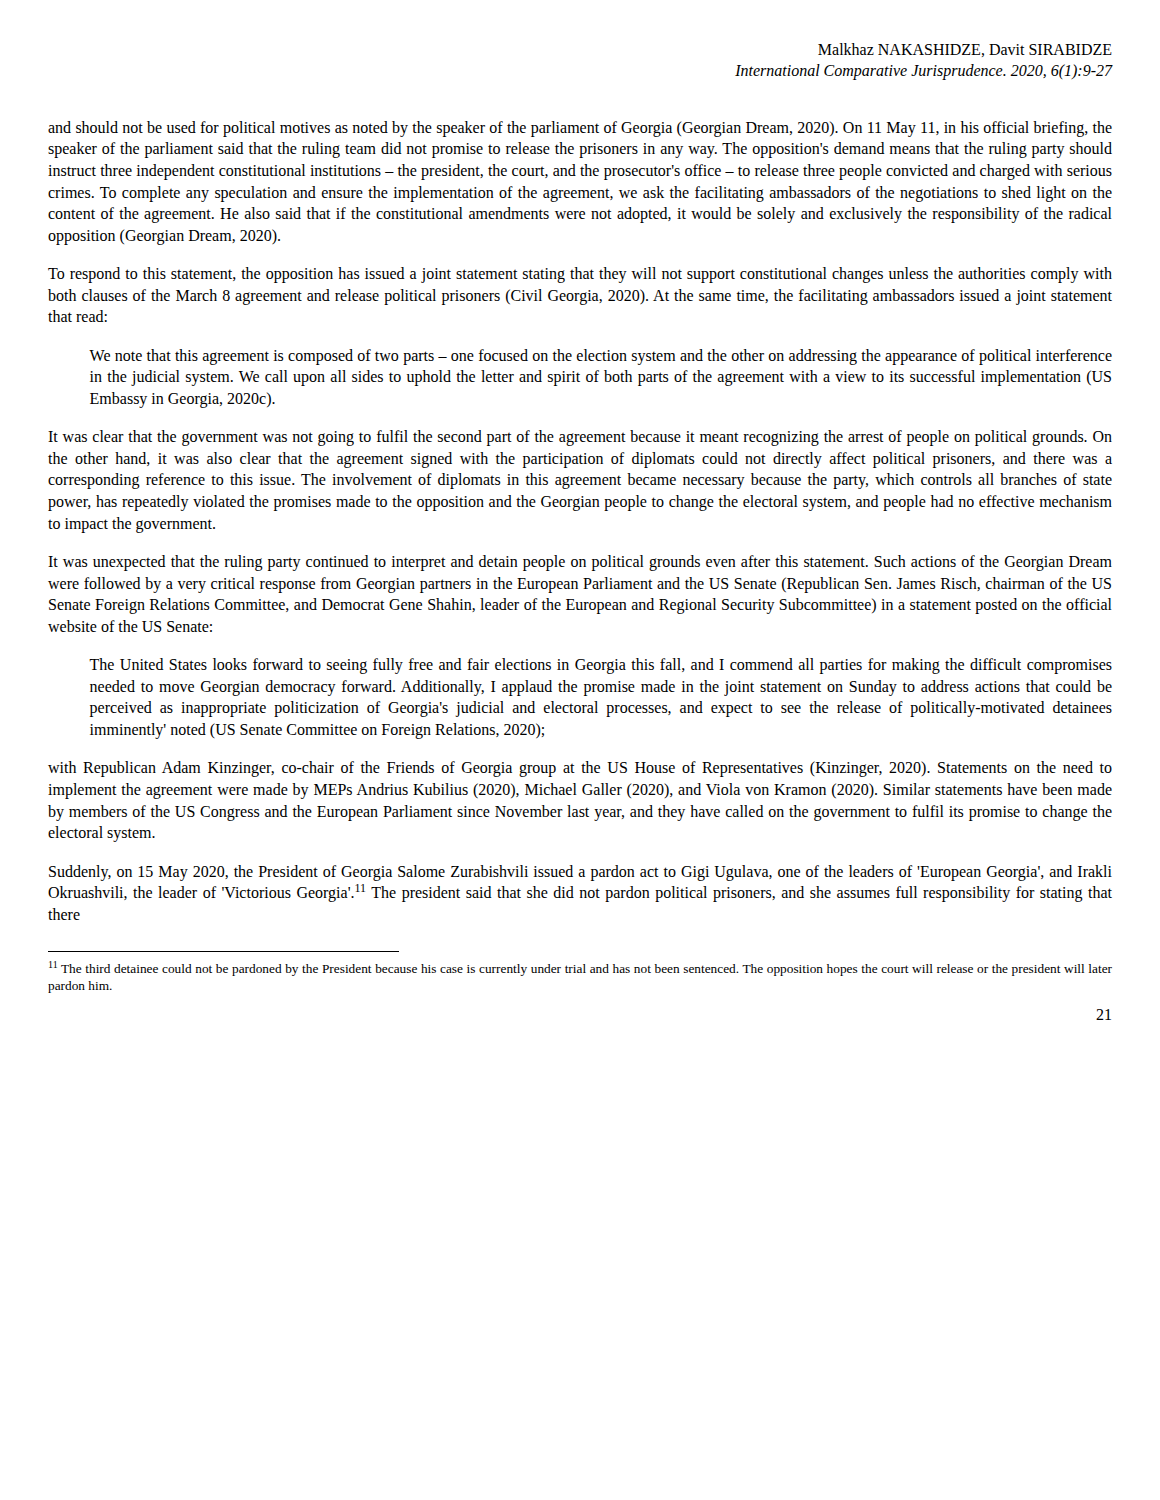Malkhaz NAKASHIDZE, Davit SIRABIDZE
International Comparative Jurisprudence. 2020, 6(1):9-27
and should not be used for political motives as noted by the speaker of the parliament of Georgia (Georgian Dream, 2020). On 11 May 11, in his official briefing, the speaker of the parliament said that the ruling team did not promise to release the prisoners in any way. The opposition's demand means that the ruling party should instruct three independent constitutional institutions – the president, the court, and the prosecutor's office – to release three people convicted and charged with serious crimes. To complete any speculation and ensure the implementation of the agreement, we ask the facilitating ambassadors of the negotiations to shed light on the content of the agreement. He also said that if the constitutional amendments were not adopted, it would be solely and exclusively the responsibility of the radical opposition (Georgian Dream, 2020).
To respond to this statement, the opposition has issued a joint statement stating that they will not support constitutional changes unless the authorities comply with both clauses of the March 8 agreement and release political prisoners (Civil Georgia, 2020). At the same time, the facilitating ambassadors issued a joint statement that read:
We note that this agreement is composed of two parts – one focused on the election system and the other on addressing the appearance of political interference in the judicial system. We call upon all sides to uphold the letter and spirit of both parts of the agreement with a view to its successful implementation (US Embassy in Georgia, 2020c).
It was clear that the government was not going to fulfil the second part of the agreement because it meant recognizing the arrest of people on political grounds. On the other hand, it was also clear that the agreement signed with the participation of diplomats could not directly affect political prisoners, and there was a corresponding reference to this issue. The involvement of diplomats in this agreement became necessary because the party, which controls all branches of state power, has repeatedly violated the promises made to the opposition and the Georgian people to change the electoral system, and people had no effective mechanism to impact the government.
It was unexpected that the ruling party continued to interpret and detain people on political grounds even after this statement. Such actions of the Georgian Dream were followed by a very critical response from Georgian partners in the European Parliament and the US Senate (Republican Sen. James Risch, chairman of the US Senate Foreign Relations Committee, and Democrat Gene Shahin, leader of the European and Regional Security Subcommittee) in a statement posted on the official website of the US Senate:
The United States looks forward to seeing fully free and fair elections in Georgia this fall, and I commend all parties for making the difficult compromises needed to move Georgian democracy forward. Additionally, I applaud the promise made in the joint statement on Sunday to address actions that could be perceived as inappropriate politicization of Georgia's judicial and electoral processes, and expect to see the release of politically-motivated detainees imminently' noted (US Senate Committee on Foreign Relations, 2020);
with Republican Adam Kinzinger, co-chair of the Friends of Georgia group at the US House of Representatives (Kinzinger, 2020). Statements on the need to implement the agreement were made by MEPs Andrius Kubilius (2020), Michael Galler (2020), and Viola von Kramon (2020). Similar statements have been made by members of the US Congress and the European Parliament since November last year, and they have called on the government to fulfil its promise to change the electoral system.
Suddenly, on 15 May 2020, the President of Georgia Salome Zurabishvili issued a pardon act to Gigi Ugulava, one of the leaders of 'European Georgia', and Irakli Okruashvili, the leader of 'Victorious Georgia'.11 The president said that she did not pardon political prisoners, and she assumes full responsibility for stating that there
11 The third detainee could not be pardoned by the President because his case is currently under trial and has not been sentenced. The opposition hopes the court will release or the president will later pardon him.
21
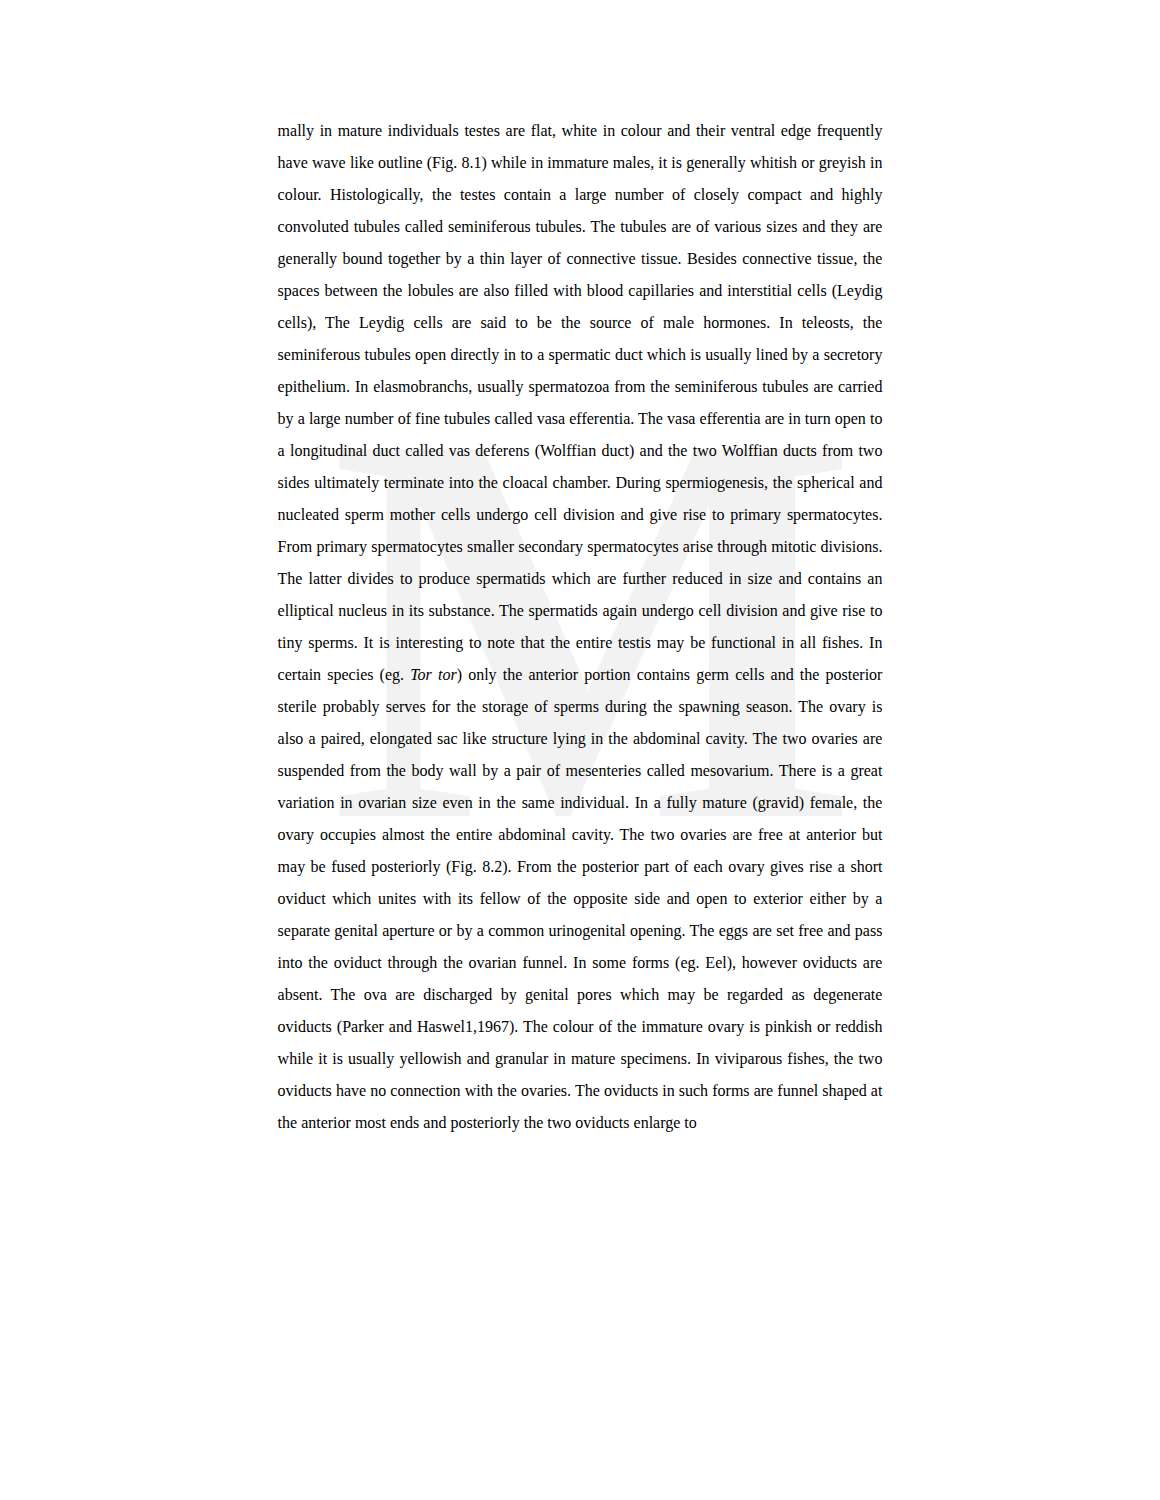M
mally in mature individuals testes are flat, white in colour and their ventral edge frequently have wave like outline (Fig. 8.1) while in immature males, it is generally whitish or greyish in colour. Histologically, the testes contain a large number of closely compact and highly convoluted tubules called seminiferous tubules. The tubules are of various sizes and they are generally bound together by a thin layer of connective tissue. Besides connective tissue, the spaces between the lobules are also filled with blood capillaries and interstitial cells (Leydig cells), The Leydig cells are said to be the source of male hormones. In teleosts, the seminiferous tubules open directly in to a spermatic duct which is usually lined by a secretory epithelium. In elasmobranchs, usually spermatozoa from the seminiferous tubules are carried by a large number of fine tubules called vasa efferentia. The vasa efferentia are in turn open to a longitudinal duct called vas deferens (Wolffian duct) and the two Wolffian ducts from two sides ultimately terminate into the cloacal chamber. During spermiogenesis, the spherical and nucleated sperm mother cells undergo cell division and give rise to primary spermatocytes. From primary spermatocytes smaller secondary spermatocytes arise through mitotic divisions. The latter divides to produce spermatids which are further reduced in size and contains an elliptical nucleus in its substance. The spermatids again undergo cell division and give rise to tiny sperms. It is interesting to note that the entire testis may be functional in all fishes. In certain species (eg. Tor tor) only the anterior portion contains germ cells and the posterior sterile probably serves for the storage of sperms during the spawning season. The ovary is also a paired, elongated sac like structure lying in the abdominal cavity. The two ovaries are suspended from the body wall by a pair of mesenteries called mesovarium. There is a great variation in ovarian size even in the same individual. In a fully mature (gravid) female, the ovary occupies almost the entire abdominal cavity. The two ovaries are free at anterior but may be fused posteriorly (Fig. 8.2). From the posterior part of each ovary gives rise a short oviduct which unites with its fellow of the opposite side and open to exterior either by a separate genital aperture or by a common urinogenital opening. The eggs are set free and pass into the oviduct through the ovarian funnel. In some forms (eg. Eel), however oviducts are absent. The ova are discharged by genital pores which may be regarded as degenerate oviducts (Parker and Haswel1,1967). The colour of the immature ovary is pinkish or reddish while it is usually yellowish and granular in mature specimens. In viviparous fishes, the two oviducts have no connection with the ovaries. The oviducts in such forms are funnel shaped at the anterior most ends and posteriorly the two oviducts enlarge to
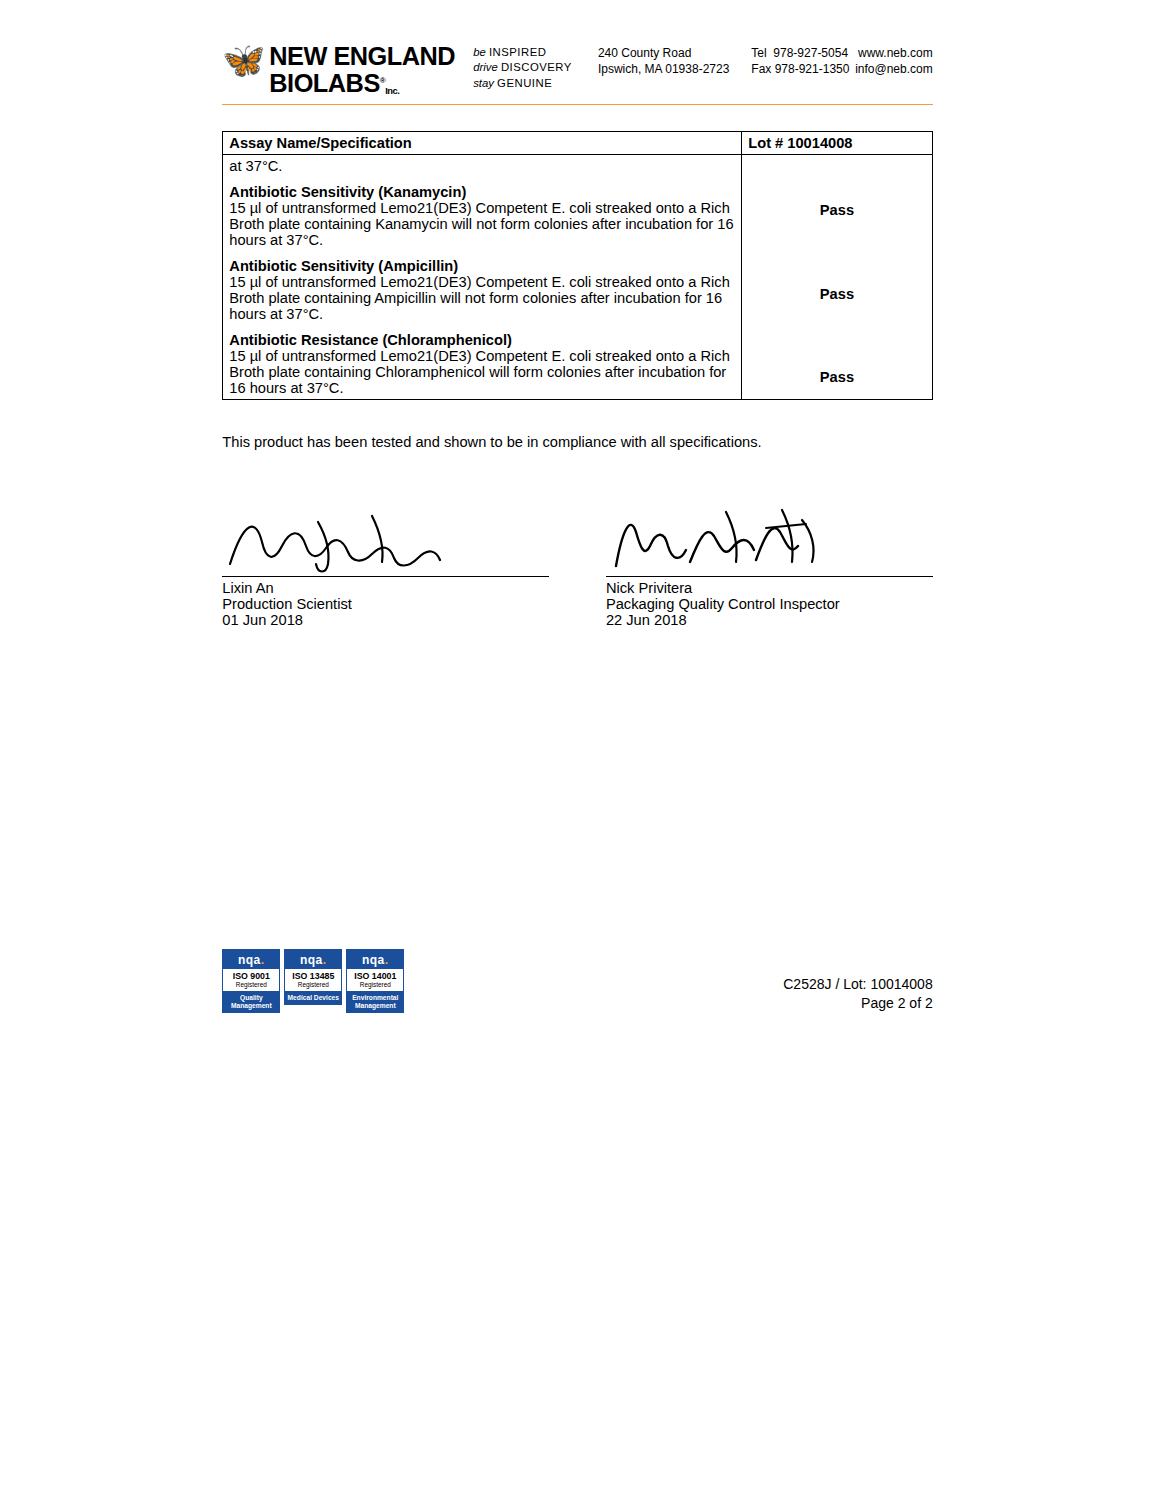🦋
NEW ENGLAND
BIOLABS®Inc.
be INSPIRED
drive DISCOVERY
stay GENUINE
240 County Road
Ipswich, MA 01938-2723
Tel 978-927-5054
Fax 978-921-1350
www.neb.com
info@neb.com
| Assay Name/Specification | Lot # 10014008 |
| --- | --- |
| at 37°C. Antibiotic Sensitivity (Kanamycin) 15 µl of untransformed Lemo21(DE3) Competent E. coli streaked onto a Rich Broth plate containing Kanamycin will not form colonies after incubation for 16 hours at 37°C. Antibiotic Sensitivity (Ampicillin) 15 µl of untransformed Lemo21(DE3) Competent E. coli streaked onto a Rich Broth plate containing Ampicillin will not form colonies after incubation for 16 hours at 37°C. Antibiotic Resistance (Chloramphenicol) 15 µl of untransformed Lemo21(DE3) Competent E. coli streaked onto a Rich Broth plate containing Chloramphenicol will form colonies after incubation for 16 hours at 37°C. | Pass Pass Pass |
This product has been tested and shown to be in compliance with all specifications.
Lixin An
Production Scientist
01 Jun 2018
Nick Privitera
Packaging Quality Control Inspector
22 Jun 2018
nqa.
ISO 9001
Registered
Quality
Management
nqa.
ISO 13485
Registered
Medical Devices
nqa.
ISO 14001
Registered
Environmental
Management
C2528J / Lot: 10014008
Page 2 of 2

▶ **Task**
Go through the records above and copy each line where "stating" is found.

▶ **Result below**
To respond to this statement, the opposition has issued a joint statement stating that they will not support constitutional changes unless the authorities comply with both clauses of the March 8 agreement and release political prisoners (Civil Georgia, 2020). At the same time, the facilitating ambassadors issued a joint statement that read:
Suddenly, on 15 May 2020, the President of Georgia Salome Zurabishvili issued a pardon act to Gigi Ugulava, one of the leaders of 'European Georgia', and Irakli Okruashvili, the leader of 'Victorious Georgia'.11 The president said that she did not pardon political prisoners, and she assumes full responsibility for stating that there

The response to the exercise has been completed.